There appears to be some pretty extreme racism in there masked by it being entirely about white people. 'This end of the country is made of accredited professional stock, therefore is genetically smarter vs this bit is inbred cousin-marriers who are just gonna be dummies.'
I wondered for a while if it was using genetics to attempt to map where cultural divides had reduced intermarriage, but yeesh. It's hardly acknowledging non-genetic cultural patterns or historic concentrations of wealth at all. Kinda hard to climb the regional intelligence ladder (barf) when your school system isn't getting the big city bucks and there's not really been a big national push to patch up district and state funding disparities.
Well he also mentions southern Europeans being "clannish" vs the "outbred" NE residents. What he's probably talking about here is the difference between more urbanized population vs rural population family models. Southeast England was much more urbanized and densely populated, so they probably had smaller family sizes in terms of extended family and more contacts to select for marriage. Different dynamics completely, especially once the industrial revolution really kicked off.
It's common for two extended clan-type families to exchange female members by marriage over multiple generations. So any thing about "marrying your cousin" needs to be understood in terms of this family model. You have two allied clans, and over generations, they intermarry daughters from one clan into the other. Note: under this model that daughter now becomes a member of her new clan, and you generally cannot marry someone from the same clan. So yes there is inbreeding, but it's controlled through ritual and customs. The inbreeding is because two clans can swap members each generation, not because you marry someone from the same clan (although a clan can split into branches, and it's possible to marry someone on a different branch. But technically, they're a different extended family). This system may have largely broken down however in more recent years. Think Beverley Hillbillies "Granny" character. She's in there to represent the
clannish extended-family thing, which was seen as being distinctive to those Appalachian peoples. Granny exists as a character because to a urbanite Los Angeles person with their nuclear families and small households, the idea of grandma living with the adult son and his family was seen as unusual and different.

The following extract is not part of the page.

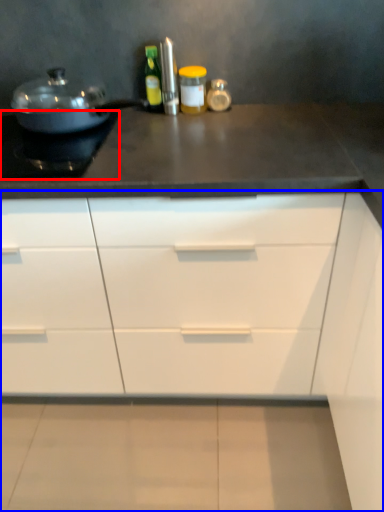
Question: Among these objects, which one is farthest to the camera, appliance (highlighted by a red box) or cabinetry (highlighted by a blue box)?

Choices:
 (A) appliance
 (B) cabinetry

Answer: (A)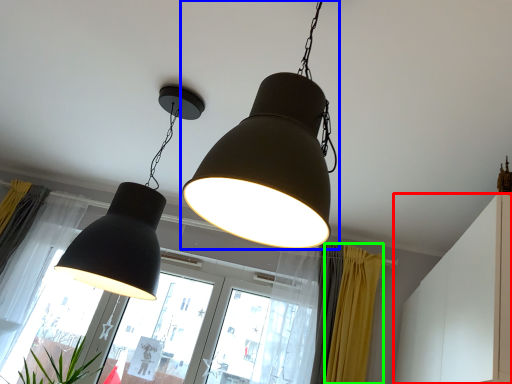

Even American indian tribes basically worked the same way, I was reading a book once that was talking about anthropology explaining totems. Originally they were thought to have some mysterious ritual significance, until someone explain the very sensible and explainable reason for having them, at least as far as some tribes went. Totems were basically clans within a tribe, and they dictated who you could marry, so if you were e.g. in the Wolf totem, you couldn't marry someone from the Wolf totem, but you could marry someone from the Eagle totem. The wife then takes on the husband's totem. Then next generation, your child could marry someone from the other totem again, who would technically be a cousin. So this, and the clan system of the Irish and Scottish who settled Appalachia were both methods for
controlling inbreeding. They weren't sources of inbreeding.